Les bâtiments de Tuol Sleng sont restés tels qu’ils étaient en 1979. Les salles sont remplies de photographies en noir et blanc de prisonniers, et certains espaces contiennent encore les meubles et instruments de torture utilisés à l’époque. Les œuvres d’art, notamment celles du survivant Vann Nath, illustrent les scènes de torture et sont intégrées par le régime post-Khmers rouges en 1979.
Témoignages de survivants
Parmi les 20 000 personnes emprisonnées à Tuol Sleng, seuls douze survivants sont connus, dont Chum Mey, Bou Meng et Chim Meth. Ces survivants doivent leur vie à leurs compétences jugées utiles par leurs geôliers : Bou Meng était artiste, Chum Mey réparateur de machines, et Chim Meth a peut-être été épargnée en raison de ses origines locales. La Documentation Center of Cambodia a récemment estimé qu’au moins 179 prisonniers ont été libérés de S-21 entre 1975 et 1979, bien que la plupart aient ultérieurement disparu.

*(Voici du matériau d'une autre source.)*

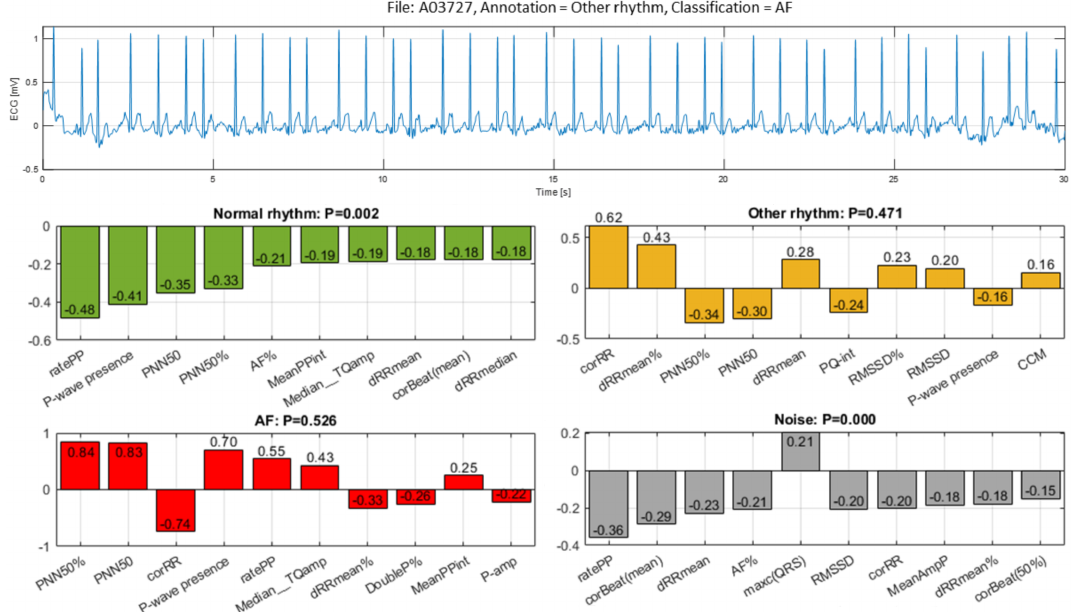
Figure 16. ECG example (file A03727) of erroneously classified Other rhythm as AF. The single-lead ECG strip is represen- tative to sinus rhythm with frequent supra-ventricular extrasystoles and varying RR intervals (due to post-extrasystole compensatory pause); and high-frequency artifacts of the isoelectric line, mimicking f-waves of AF. The barplots represent the Case Feature Importance of the top-10 ranked features, which maximally contributed to the output classification probability (P) in four rhythms. The ECG strip is detected as Other rhythm (P = 0.471) and AF (P = 0.526) with almost equal uncertainty by DenseNet-3@128-32-4 model based on HRV and atrial activity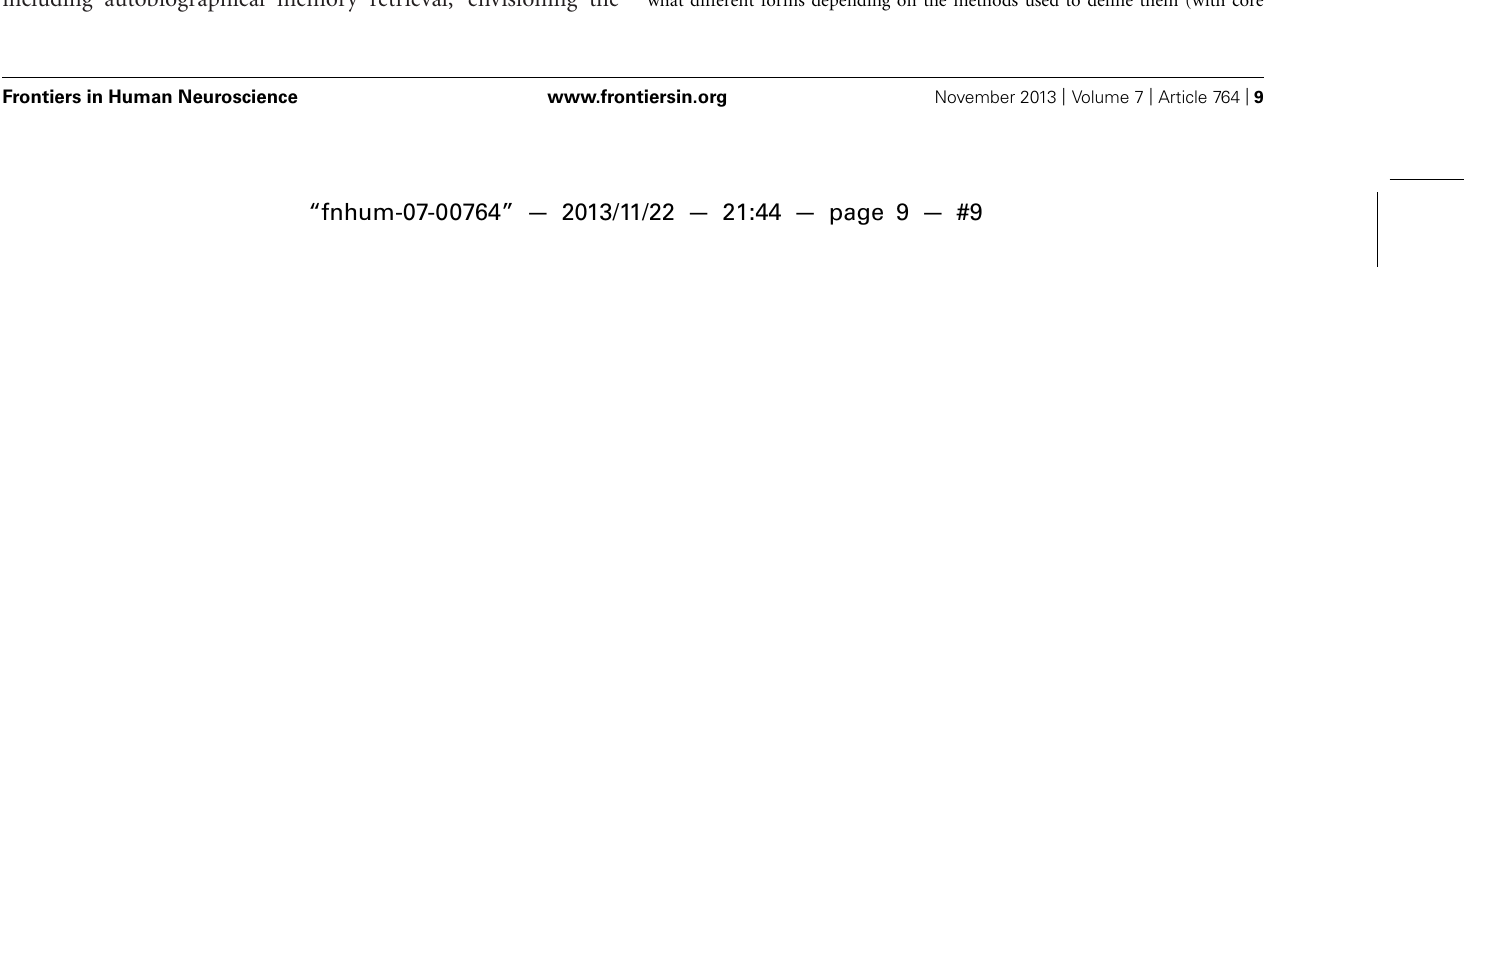
reported immersion ratings from the training session (error bars depict SEM across participant condition means) (C) shared neural activity revealed by the conjunction analysis in the amygdala and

Visiter le musée du génocide de Tuol Sleng
Le Musée du Génocide de Tuol Sleng est ouvert au public de 8h à 17h. Il joue un rôle crucial en tant que site éducatif et mémorial pour les Cambodgiens et les visiteurs étrangers. Chaque jour, les visiteurs peuvent assister à des témoignages de survivants, apportant une compréhension plus profonde des événements tragiques.
Attractions à proximité
Phnom Penh, la capitale du Cambodge, regorge de sites historiques et culturels incontournables qui méritent d’être explorés lors de toute visite du Cambodge. Le Palais Royal, un édifice resplendissant avec ses toits khmers classiques et ses ornements dorés, demeure une résidence officielle pour les rois cambodgiens. Le Marché Central, construit en 1937, est un autre lieu vibrant, offrant une diversité de biens et une immersion dans la vie locale. Le Musée National du Cambodge, situé près du Palais Royal, abrite la plus grande collection d’art khmer au monde.
Le Musée du Génocide de Tuol Sleng est plus qu’un simple lieu de commémoration, c’est un rappel impérieux des atrocités dont l’humanité est capable. Sa visite constitue une expérience éducative puissante et un hommage à la résilience de l’esprit humain face à une cruauté indescriptible. En conservant ces souvenirs, nous pouvons espérer ne jamais répéter les erreurs du passé. Si vous êtes en quête de comprendre l’histoire complexe du Cambodge, une visite au Musée du Génocide de Tuol Sleng s’impose comme une étape incontournable dans votre périple.